Transcribed page contents:

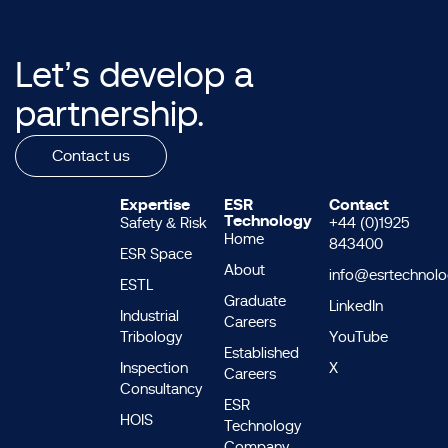
Let’s develop a
partnership.
Contact us
Expertise
ESR
Contact
Technology
Safety & Risk
+44 (0)1925
Home
843400
ESR Space
About
info@esrtechnol
ESTL
Graduate
LinkedIn
Industrial
Careers
Tribology
YouTube
Established
Inspection
X
Careers
Consultancy
ESR
HOIS
Technology
Company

Brief: Your answer should be a precise transcript of the entries, minus the pictures.

Result for this exercise:
Let’s develop a
partnership.
Contact us
Expertise
ESR
Contact
Technology
Safety & Risk
+44 (0)1925
Home
843400
ESR Space
About
info@esrtechnol
ESTL
Graduate
LinkedIn
Industrial
Careers
Tribology
YouTube
Established
Inspection
X
Careers
Consultancy
ESR
HOIS
Technology
Company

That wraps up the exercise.